Case ID: shan-cas_3/html/0588-01.html
Source: Caselaw Access Project
Author: {"author": "Nicholson, C. J.,", "license": "Public Domain", "url": "https://static.case.law/"}
Date Created: 2024-08-24T03:29:51.129683

MEMPHIS & CHARLESTON RAILROAD CO. v. LEWIS BOND, ADM’R., ETC.
    Jackson,
    September Term, 1875.
    
      1. JURISDICTION OE JUSTICE OE THE PEACE. On indorsement on a note.
    Where, before the act of 1875, ch. 11, the plaintiff sued the defendant before a justice of the peace “to answer the plaintiff in a plea of debt due by note under five hundred dollars,” which was a suit on the indorsement on the note where demand and notice were not waived, the justice of the peace had no jurisdiction of the suit to render judgment for four hundred and eighty-five dollars. [See now Code, sec. 5935, and note 7 under sec. 5936, increasing the jurisdiction to five hundred dollars on indorsements where demand and notice are not waived.]
    
      2. SAME. Same. Where justice has none, circuit court has none, even by remittitur.
    Where a justice of the peace has no jurisdiction of the in-dorsement on a note, the circuit court acquires none by appeal, and none can be acquired by a remittitur by the plaintiff.
    Cited with approval: Dixon v. Caruthers, 9 Yer., 30; Crow v. Cunningham, 5 Cold., 255.
   Nicholson, C. J.,

delivered the opinion of the court:

The Memphis and Charleston Railroad Co. sued S. S. Woodward and N. J. .Brooks before a justice of the peace to “answer the company in a plea of debt due by note under five hundred dollars.”

Upon trial the justice gave judgment for the company for $485. The note sued on was made by S. Woodward for $480.00, payable to A. Woodward, and by him and N. J. Brooks indorsed, not waiving demand and notice.
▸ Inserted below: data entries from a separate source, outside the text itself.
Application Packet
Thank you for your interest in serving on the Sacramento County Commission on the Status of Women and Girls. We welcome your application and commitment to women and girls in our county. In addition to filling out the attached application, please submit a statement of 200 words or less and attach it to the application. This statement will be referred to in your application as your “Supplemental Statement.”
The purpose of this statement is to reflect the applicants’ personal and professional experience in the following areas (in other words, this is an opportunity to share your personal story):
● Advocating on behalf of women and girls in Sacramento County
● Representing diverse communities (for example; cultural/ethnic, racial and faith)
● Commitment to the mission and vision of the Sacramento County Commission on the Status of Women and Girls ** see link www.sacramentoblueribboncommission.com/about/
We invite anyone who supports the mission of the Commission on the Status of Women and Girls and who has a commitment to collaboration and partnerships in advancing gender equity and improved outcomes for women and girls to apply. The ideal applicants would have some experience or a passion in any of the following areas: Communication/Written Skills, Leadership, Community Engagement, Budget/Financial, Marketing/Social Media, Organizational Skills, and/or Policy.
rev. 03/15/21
.From the judgment so rendered N. J. Brooks alone appealed, giving bond with S. P. Woodward and J. IT. Ed-mondson as sureties.
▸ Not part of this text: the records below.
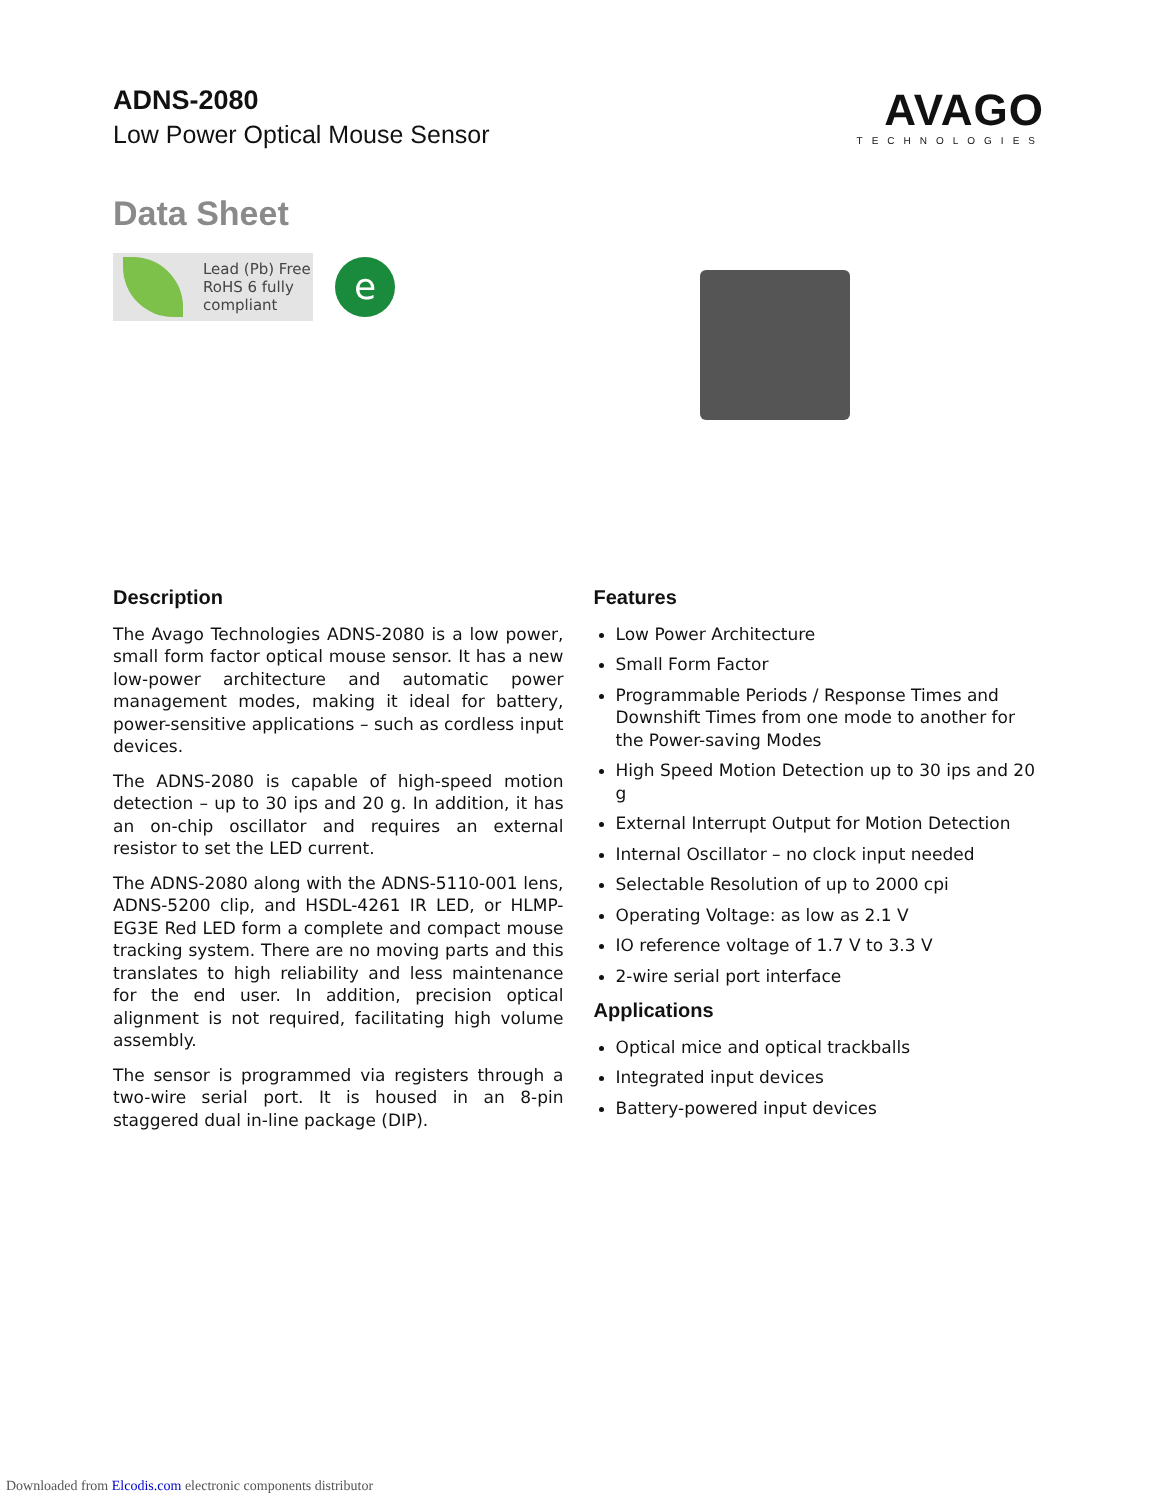ADNS-2080
Low Power Optical Mouse Sensor
AVAGO
TECHNOLOGIES
Data Sheet
Lead (Pb) Free
RoHS 6 fully
compliant
e
Description
The Avago Technologies ADNS-2080 is a low power, small form factor optical mouse sensor. It has a new low-power architecture and automatic power management modes, making it ideal for battery, power-sensitive applications – such as cordless input devices.
The ADNS-2080 is capable of high-speed motion detection – up to 30 ips and 20 g. In addition, it has an on-chip oscillator and requires an external resistor to set the LED current.
The ADNS-2080 along with the ADNS-5110-001 lens, ADNS-5200 clip, and HSDL-4261 IR LED, or HLMP-EG3E Red LED form a complete and compact mouse tracking system. There are no moving parts and this translates to high reliability and less maintenance for the end user. In addition, precision optical alignment is not required, facilitating high volume assembly.
The sensor is programmed via registers through a two-wire serial port. It is housed in an 8-pin staggered dual in-line package (DIP).
Features
Low Power Architecture
Small Form Factor
Programmable Periods / Response Times and Downshift Times from one mode to another for the Power-saving Modes
High Speed Motion Detection up to 30 ips and 20 g
External Interrupt Output for Motion Detection
Internal Oscillator – no clock input needed
Selectable Resolution of up to 2000 cpi
Operating Voltage: as low as 2.1 V
IO reference voltage of 1.7 V to 3.3 V
2-wire serial port interface
Applications
Optical mice and optical trackballs
Integrated input devices
Battery-powered input devices
Downloaded from Elcodis.com electronic components distributor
The circuit judge dismissed the suit for want of jurisdiction, holding that as the justice of the peace had no jurisdiction of the indorsement on the note, the circuit court acquired none by the appeal, and that none could be acquired by a remittitur by the plaintiff. This holding is sustained by the case of Dixon v. Caruthers, 9 Yer., 30; and Crow v. Cunningham, 5 Cold., 255. The judgment is, therefore, affirmed.